- WORK INSTRUCTIONS: Write exactly the lines running from the start of the material below to the line that includes "information in advance", and include no pictures.

DATA RECORDS section start

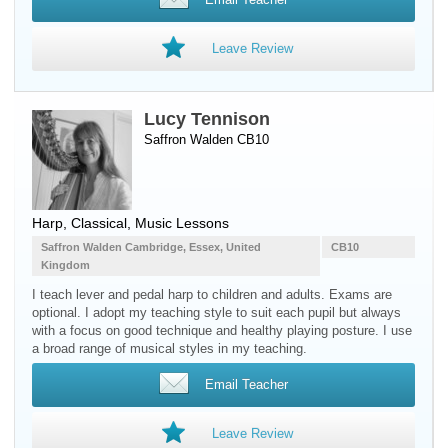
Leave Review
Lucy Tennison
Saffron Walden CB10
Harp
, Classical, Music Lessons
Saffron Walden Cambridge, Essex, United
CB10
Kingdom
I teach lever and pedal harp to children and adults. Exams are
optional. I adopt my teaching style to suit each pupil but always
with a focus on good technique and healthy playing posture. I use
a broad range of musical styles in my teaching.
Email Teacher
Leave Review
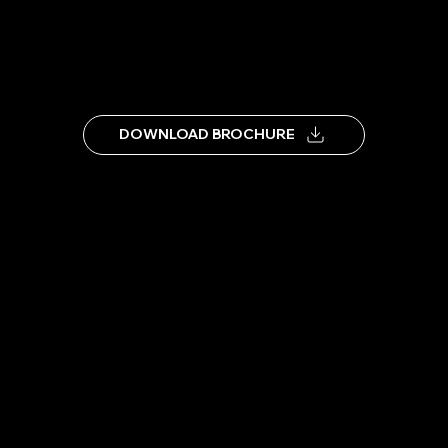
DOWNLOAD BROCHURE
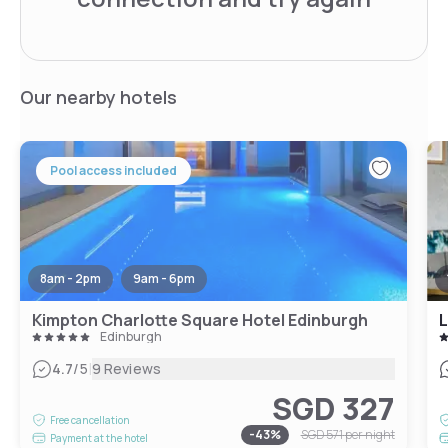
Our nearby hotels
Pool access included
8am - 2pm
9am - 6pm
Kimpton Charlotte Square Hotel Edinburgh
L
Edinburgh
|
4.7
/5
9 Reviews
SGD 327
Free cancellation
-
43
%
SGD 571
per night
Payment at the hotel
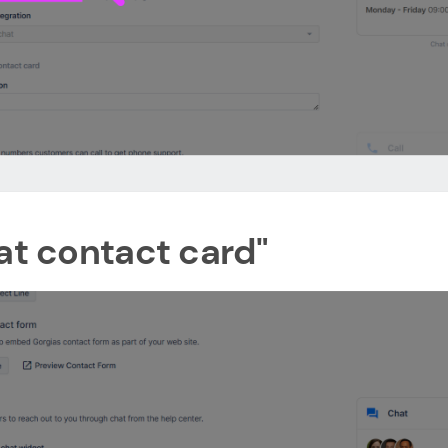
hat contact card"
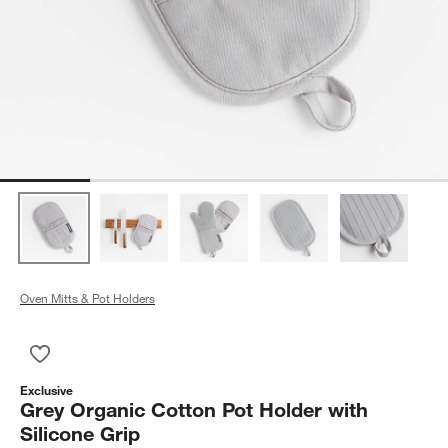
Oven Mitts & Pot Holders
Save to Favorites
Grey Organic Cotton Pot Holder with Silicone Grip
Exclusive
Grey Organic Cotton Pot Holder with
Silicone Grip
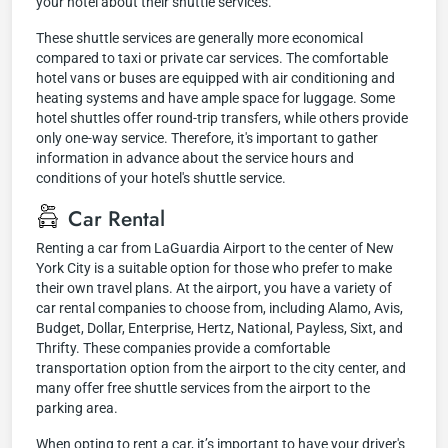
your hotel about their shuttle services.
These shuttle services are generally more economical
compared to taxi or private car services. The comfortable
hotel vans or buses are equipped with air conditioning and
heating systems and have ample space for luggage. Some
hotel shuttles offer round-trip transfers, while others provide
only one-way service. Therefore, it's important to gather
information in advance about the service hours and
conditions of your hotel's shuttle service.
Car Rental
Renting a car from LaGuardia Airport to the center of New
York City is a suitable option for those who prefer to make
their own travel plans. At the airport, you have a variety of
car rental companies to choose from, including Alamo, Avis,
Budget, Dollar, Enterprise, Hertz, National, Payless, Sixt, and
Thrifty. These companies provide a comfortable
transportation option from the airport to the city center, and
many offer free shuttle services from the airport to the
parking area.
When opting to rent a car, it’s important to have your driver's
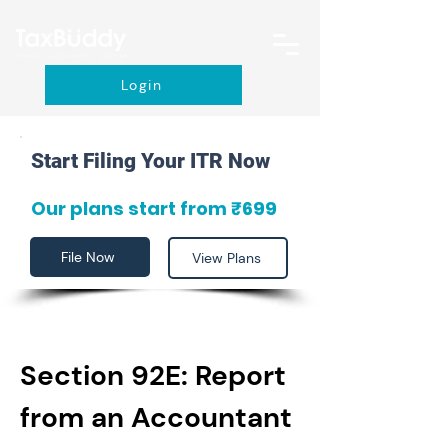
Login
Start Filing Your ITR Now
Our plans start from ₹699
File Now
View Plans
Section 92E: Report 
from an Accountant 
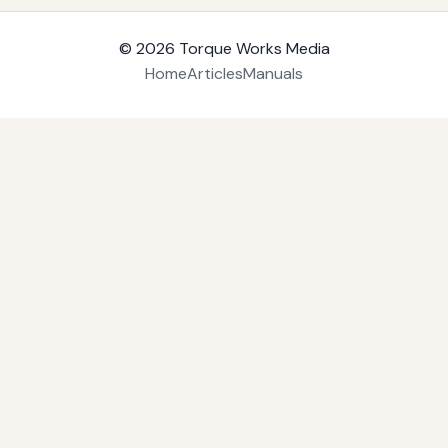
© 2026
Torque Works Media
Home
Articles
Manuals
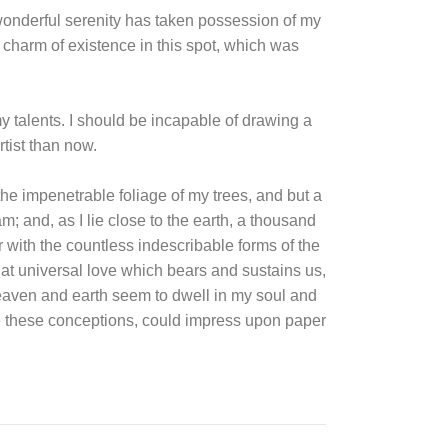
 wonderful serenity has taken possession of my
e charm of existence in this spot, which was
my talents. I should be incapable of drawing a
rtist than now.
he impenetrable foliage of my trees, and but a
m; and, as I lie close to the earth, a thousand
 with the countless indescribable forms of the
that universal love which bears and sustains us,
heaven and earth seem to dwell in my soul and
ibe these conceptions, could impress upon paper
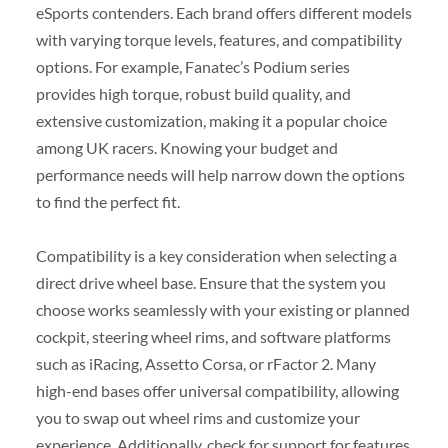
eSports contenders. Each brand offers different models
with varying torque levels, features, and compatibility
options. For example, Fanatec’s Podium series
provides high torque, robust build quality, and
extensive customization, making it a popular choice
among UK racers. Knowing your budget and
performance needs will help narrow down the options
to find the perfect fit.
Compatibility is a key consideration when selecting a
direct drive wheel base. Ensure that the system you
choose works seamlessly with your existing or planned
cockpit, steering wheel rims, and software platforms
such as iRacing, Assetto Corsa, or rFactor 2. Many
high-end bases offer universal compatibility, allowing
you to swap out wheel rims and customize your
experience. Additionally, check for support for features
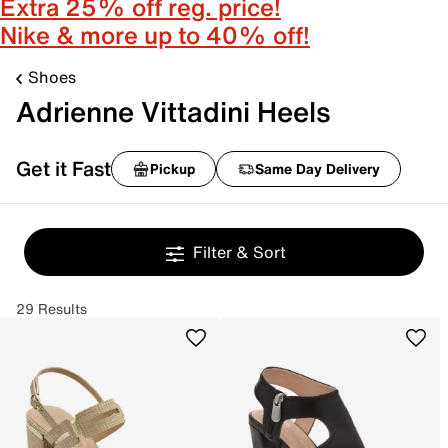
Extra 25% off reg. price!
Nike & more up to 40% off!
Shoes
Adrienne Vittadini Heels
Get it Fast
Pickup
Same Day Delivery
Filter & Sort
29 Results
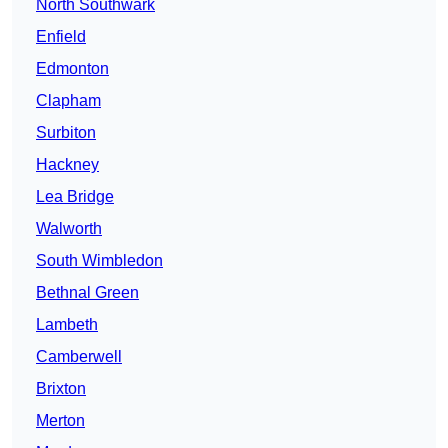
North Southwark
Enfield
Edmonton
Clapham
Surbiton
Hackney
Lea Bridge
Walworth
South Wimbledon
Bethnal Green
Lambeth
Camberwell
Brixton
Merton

DATA RECORDS section end

- EXERCISE OUTPUT:
Leave Review
Lucy Tennison
Saffron Walden CB10
Harp
, Classical, Music Lessons
Saffron Walden Cambridge, Essex, United
CB10
Kingdom
I teach lever and pedal harp to children and adults. Exams are
optional. I adopt my teaching style to suit each pupil but always
with a focus on good technique and healthy playing posture. I use
a broad range of musical styles in my teaching.
Email Teacher
Leave Review
DOWNLOAD BROCHURE
Our nearby hotels
Pool access included
8am - 2pm
9am - 6pm
Kimpton Charlotte Square Hotel Edinburgh
L
Edinburgh
|
4.7
/5
9 Reviews
SGD 327
Free cancellation
-
43
%
SGD 571
per night
Payment at the hotel
hat contact card"
Oven Mitts & Pot Holders
Save to Favorites
Grey Organic Cotton Pot Holder with Silicone Grip
Exclusive
Grey Organic Cotton Pot Holder with
Silicone Grip
your hotel about their shuttle services.
These shuttle services are generally more economical
compared to taxi or private car services. The comfortable
hotel vans or buses are equipped with air conditioning and
heating systems and have ample space for luggage. Some
hotel shuttles offer round-trip transfers, while others provide
only one-way service. Therefore, it's important to gather
information in advance about the service hours and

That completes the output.